Security fixes are applied to the latest published Localframe release.

Localframe is a demonstration app for iOS 26 and Apple's on-device Image Playground framework. It is not production-ready, and older demo builds are not maintained.

Please do not disclose vulnerabilities in a public issue or pull request.

Use GitHub's private vulnerability reporting for this repository from the Security tab by choosing Report a vulnerability. Include the affected version, steps to reproduce, impact, and any suggested fix.

If Report a vulnerability is not visible, private vulnerability reporting has not been enabled yet. Open a public issue asking for a private contact channel without including vulnerability details.

When reporting a vulnerability, do not include private prompts, credentials, personal data, or sensitive screenshots unless they are strictly required to explain the issue. Redact anything that is not needed to reproduce the problem.
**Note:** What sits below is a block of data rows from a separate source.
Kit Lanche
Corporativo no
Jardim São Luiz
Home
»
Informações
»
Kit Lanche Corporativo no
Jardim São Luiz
Please use private vulnerability reporting for issues such as:

• Unintended network access, data transmission, or telemetry
• Exposure of prompts, generated images, device data, or local files
• Inclusion of credentials, signing assets, private keys, generated app bundles, or local system files
• A privacy issue that conflicts with Localframe's fully on-device and offline design
• A build or project configuration issue that could expose sensitive data

General app bugs, image quality issues, inaccurate generated images, unsupported devices, unavailable Image Playground features, and UI problems can be reported with the public bug report template unless they expose private data or create a security risk.